Her supporters say that’s just fine, after watching what her boss, Republican Jan Goldsmith, managed to do with the office over the last eight years.

“It’s been hard to fight against a lawyer using politics more than the law to do city business,” said Michael Zucchet, general manager of the Municipal Employees Association, the city’s white-collar union, which endorsed Elliott. “I expect Mara Elliott to follow through on running a municipal law corporation and not a political office.”

The city attorney’s race never grasped San Diego’s collective imagination, despite the position’s significant influence in City Hall and the fact that it was the only competitive citywide race on the ballot. The office’s legal interpretations can thwart or clear the way for a policy goal from the mayor or Council, legal defenses when the city’s sued can save or cost the city big money and it works with the city’s police to prosecute misdemeanors.

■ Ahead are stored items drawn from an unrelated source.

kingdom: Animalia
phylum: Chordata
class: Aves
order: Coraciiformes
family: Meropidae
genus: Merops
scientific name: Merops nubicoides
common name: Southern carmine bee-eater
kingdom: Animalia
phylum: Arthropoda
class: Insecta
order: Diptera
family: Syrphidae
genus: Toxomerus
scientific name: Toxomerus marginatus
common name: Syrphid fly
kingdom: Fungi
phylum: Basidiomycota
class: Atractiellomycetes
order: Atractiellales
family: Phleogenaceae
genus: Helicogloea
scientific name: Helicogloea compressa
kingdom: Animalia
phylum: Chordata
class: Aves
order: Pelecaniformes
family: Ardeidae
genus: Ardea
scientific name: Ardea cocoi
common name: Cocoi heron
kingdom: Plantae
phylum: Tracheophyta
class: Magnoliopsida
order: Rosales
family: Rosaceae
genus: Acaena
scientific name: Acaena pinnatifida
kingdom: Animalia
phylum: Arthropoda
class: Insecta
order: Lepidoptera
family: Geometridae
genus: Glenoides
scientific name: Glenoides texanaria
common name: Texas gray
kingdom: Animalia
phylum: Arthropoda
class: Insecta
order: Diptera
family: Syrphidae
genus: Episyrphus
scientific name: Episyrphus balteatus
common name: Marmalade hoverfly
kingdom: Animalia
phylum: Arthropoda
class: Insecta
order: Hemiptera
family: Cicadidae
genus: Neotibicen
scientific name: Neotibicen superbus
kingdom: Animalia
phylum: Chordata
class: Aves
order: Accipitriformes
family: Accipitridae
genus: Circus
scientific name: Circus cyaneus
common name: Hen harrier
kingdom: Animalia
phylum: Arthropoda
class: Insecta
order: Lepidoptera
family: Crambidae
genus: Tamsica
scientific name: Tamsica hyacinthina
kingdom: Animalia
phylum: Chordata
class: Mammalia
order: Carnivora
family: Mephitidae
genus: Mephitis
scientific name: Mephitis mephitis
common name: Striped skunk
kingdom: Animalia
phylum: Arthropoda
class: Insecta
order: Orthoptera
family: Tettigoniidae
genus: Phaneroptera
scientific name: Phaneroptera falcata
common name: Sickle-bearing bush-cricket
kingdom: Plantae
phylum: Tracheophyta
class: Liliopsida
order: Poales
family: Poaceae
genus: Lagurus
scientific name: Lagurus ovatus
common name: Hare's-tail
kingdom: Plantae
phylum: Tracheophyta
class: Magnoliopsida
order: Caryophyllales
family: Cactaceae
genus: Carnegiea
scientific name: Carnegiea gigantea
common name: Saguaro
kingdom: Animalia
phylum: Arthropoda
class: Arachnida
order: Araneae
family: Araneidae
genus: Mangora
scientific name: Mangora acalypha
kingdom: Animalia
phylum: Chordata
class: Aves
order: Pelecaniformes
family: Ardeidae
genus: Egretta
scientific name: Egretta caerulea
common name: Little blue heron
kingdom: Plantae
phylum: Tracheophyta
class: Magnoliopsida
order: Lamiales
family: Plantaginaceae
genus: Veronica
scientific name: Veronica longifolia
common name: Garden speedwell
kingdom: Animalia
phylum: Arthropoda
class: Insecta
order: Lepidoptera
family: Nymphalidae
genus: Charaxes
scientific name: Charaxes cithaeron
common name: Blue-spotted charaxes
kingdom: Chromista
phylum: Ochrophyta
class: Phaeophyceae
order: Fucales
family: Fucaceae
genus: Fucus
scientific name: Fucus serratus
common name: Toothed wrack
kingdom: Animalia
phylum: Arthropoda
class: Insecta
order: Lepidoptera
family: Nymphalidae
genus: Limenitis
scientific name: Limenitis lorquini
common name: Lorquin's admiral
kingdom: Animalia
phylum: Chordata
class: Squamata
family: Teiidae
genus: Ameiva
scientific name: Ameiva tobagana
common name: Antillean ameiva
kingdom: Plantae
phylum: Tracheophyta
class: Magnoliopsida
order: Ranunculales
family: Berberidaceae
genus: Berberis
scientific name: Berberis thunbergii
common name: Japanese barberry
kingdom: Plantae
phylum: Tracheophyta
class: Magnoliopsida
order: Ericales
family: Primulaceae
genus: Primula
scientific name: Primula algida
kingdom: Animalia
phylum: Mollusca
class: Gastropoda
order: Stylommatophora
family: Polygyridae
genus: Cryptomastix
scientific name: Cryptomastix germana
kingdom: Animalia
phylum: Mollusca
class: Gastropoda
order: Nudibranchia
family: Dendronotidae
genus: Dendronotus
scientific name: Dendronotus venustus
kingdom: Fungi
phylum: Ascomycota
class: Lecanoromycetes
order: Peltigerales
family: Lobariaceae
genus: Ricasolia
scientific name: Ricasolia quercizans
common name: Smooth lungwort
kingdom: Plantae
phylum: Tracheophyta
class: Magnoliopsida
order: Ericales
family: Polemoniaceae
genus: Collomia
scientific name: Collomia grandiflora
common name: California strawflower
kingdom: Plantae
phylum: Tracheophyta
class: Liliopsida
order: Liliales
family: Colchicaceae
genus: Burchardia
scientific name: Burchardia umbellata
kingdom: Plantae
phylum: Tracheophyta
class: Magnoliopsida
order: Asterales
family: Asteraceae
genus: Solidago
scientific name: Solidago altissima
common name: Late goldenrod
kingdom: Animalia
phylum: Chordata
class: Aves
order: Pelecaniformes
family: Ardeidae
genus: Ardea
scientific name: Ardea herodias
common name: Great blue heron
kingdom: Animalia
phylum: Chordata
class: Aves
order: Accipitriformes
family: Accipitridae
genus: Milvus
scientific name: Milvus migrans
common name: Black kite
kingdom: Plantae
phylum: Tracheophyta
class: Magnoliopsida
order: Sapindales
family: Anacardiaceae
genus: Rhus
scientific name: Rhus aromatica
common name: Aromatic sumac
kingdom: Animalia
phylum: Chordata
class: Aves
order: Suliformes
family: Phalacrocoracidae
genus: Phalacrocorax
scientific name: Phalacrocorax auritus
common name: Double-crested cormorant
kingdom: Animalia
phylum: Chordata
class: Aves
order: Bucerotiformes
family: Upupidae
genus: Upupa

A late entry into a long-awaited race among City Hall insiders, Elliott prevailed in June over two better-funded Democrats who were seen as the frontrunners.

She was then outspent again by Hickey in the general election, by a four-to-one margin. Hickey’s campaign, and a third-party committee backing him, brought in roughly $2.3 million. Elliott’s campaign and a third-party group together brought in less than $500,000.

Yet riding a wave of Democratic voter turnout, Elliott prevailed once again.

Her supporters breathed a collective sigh of relief to bid goodbye to Goldsmith, who they have for years seen as an impediment to furthering liberal priorities, even if they managed to get enough votes on the City Council and evade a veto from the Republican mayor.

“She has the right personality, and she’s an incredibly intelligent woman. We see her as someone who has principles and will bring fairness,” said Mickey Kasparian, president of the San Diego-Imperial Counties Labor Council, a powerful force on the left in city politics. “You can only ever hope that a city attorney will act in the best judgement for the city, and I never thought Goldsmith would do that.”

Kasparian said there aren’t any upcoming issues that he sees suddenly changing thanks to Elliott’s election. He said he hasn’t been holding back any policies that he can now announce, in hopes that Elliott will receive them more favorably than Goldsmith would.

Rather, he thinks the city’s business can now move forward with a fair referee on the field.

“There’s just a sense of relief that now, we won’t get a ruling that’s riding a political tide,” he said.

One major case Elliott will now oversee is the challenge, from the Municipal Employees Association, against Prop. B, the pension reform measure that San Diego voters approved in 2012. The MEA has said the measure is improper because city officials didn’t first meet with labor unions to negotiate the proposal.

Elliott – like her opponent – said throughout the campaign that she would continue to defend the initiative that’s before an appeals court now, with oral arguments scheduled for the start of 2017, and could eventually wind up before the state Supreme Court. She has said she believes city employees deserve defined pensions, but after voters approved Prop. B – which instead gives new city employees 401K plans – it is now her job to defend it in court.

Brian Pepin, executive director of the conservative Lincoln Club of San Diego, a major Hickey financial supporter, said his group has been convinced over the course of the campaign that Elliott will continue to defend Prop. B, even if changing circumstances could make it easier for her to recommend that the city consider a settlement.

“We are glad to see that over the course of the campaign, Mara Elliott has been responsive to many concerns raised by many people about where she stands on pension reform,” he said.

But Zucchet said Elliott’s victory shouldn’t be seen as a major advancement for progressive priorities. That’s not the approach he expects Elliott to take.

“It’s more stuff that will stop happening that have happened under Goldsmith, than it is enabling something big that Democrats want to do,” he said.

Andrew Keatts is a former managing editor for projects and investigations at Voice of San Diego.